In the preregistration we described the aim to assess the relationships between frustration and three sickness measures: overall sickness score obtained using the Sickness Questionnaire, flu-like symptoms, and self-rated health. However, to determine whether the sickness variables of the Sickness Questionnaire and the flu-like symptoms indeed capture different aspects of sickness, exploratory factor analysis was performed. For this purpose, all sickness symptoms (Sickness Questionnaire items and flu-like symptoms), and all mood items, except for the dependent variable frustration, were entered and components with eigenvalues above 1.0 were extracted using oblique promax rotation. Maximum likelihood was used as the estimation method. The scree plot and a primary factor loading of > 0.3 was used to identify the factors. The identified factors were then used to compute composite scores by calculating the sum of the item ratings for each factor. Positive items were reverse scored before creating composite scores (i.e., energised, focused, optimistic). These scores were used to predict frustration at baseline and sensitivity to becoming frustrated (i.e., task-induced frustration). The results obtained using the newly identified factors are almost identical to the results obtained with overall sickness as predictor of frustration. However, since the component analysis is a slight deviation from the pre-registration, the results with overall sickness are shown in the Supplementary Material ‘5.4 Sickness Questionnaire’.

U-shaped relationship between sleep duration and frustration

U-shaped relationships are often observed between sleep duration and health outcomes65,66. To test whether a similar U-shaped relationship exists between sleep duration and frustration, a curve estimation regression model was run. A linear model was used, then a quadratic term was added and models were compared.

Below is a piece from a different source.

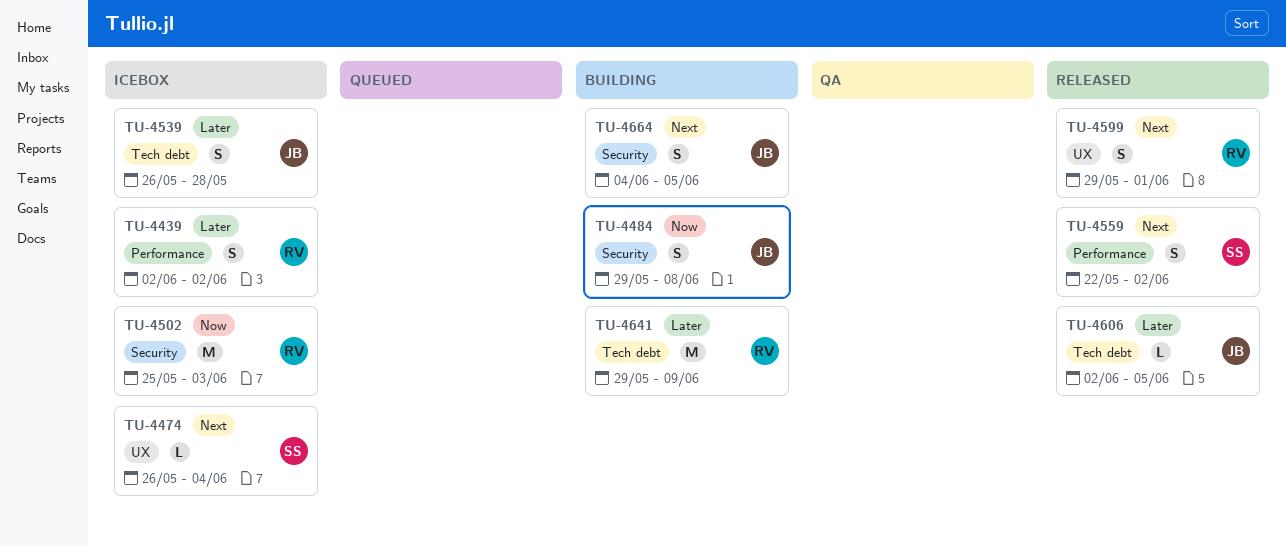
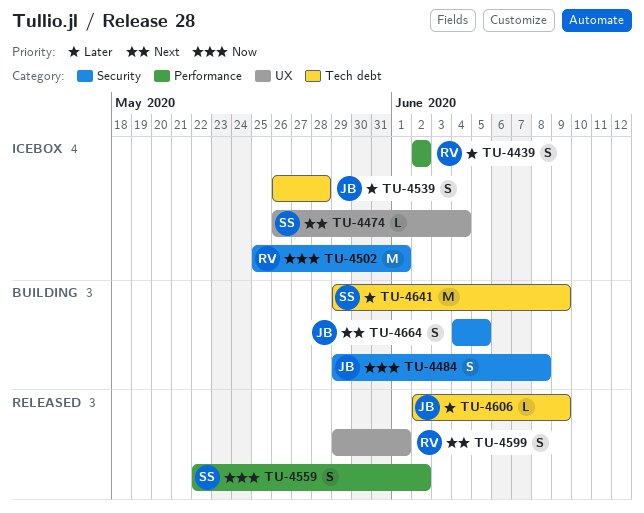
TU-4502, due: Jun 3 -> Jun 1
TU-4559, priority: Next -> Now
TU-4606, due: Jun 5 -> Jun 9
TU-4641, owner: RV -> SS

Different responses for those low, intermediate or high in each stressor

Individuals were divided into groups based on their baseline stressor level in order to assess whether frustration at baseline or the sensitivity to becoming frustrated differed as a function of stressor level. We used cut-off scores for sleep duration, sleep quality, and self-rated health, and quartiles (25%, 50%, 25%) for sleepiness and for the sickness factors, in order to divide the sample into groups of low, intermediate, and high baseline levels of that particular stressor. Short sleep duration was defined as < 7 h (the minimum recommended sleep duration for adults to maintain health; 67), normal sleep duration as ≥ 7 h to < 9 h, and long sleep duration as ≥ 9 h. Poor sleep quality was defined as a score of 1 or 2, intermediate sleep quality as 3, and good sleep quality as 4 or 5. Poor self-rated health were those with a rating of 5 or lower, intermediate self-rated health were those with a rating of 6 or 7, and good self-rated health was defined as 8 or higher. Baseline and during-task frustration ratings were subjected to mixed effect models, in a similar fashion as was pre-registered for the analysis with the predictors as continuous variables. Task was entered as a repeated and fixed factor, and subject was entered as a random factor with a random intercept. The effects of interest were interactions between task and group.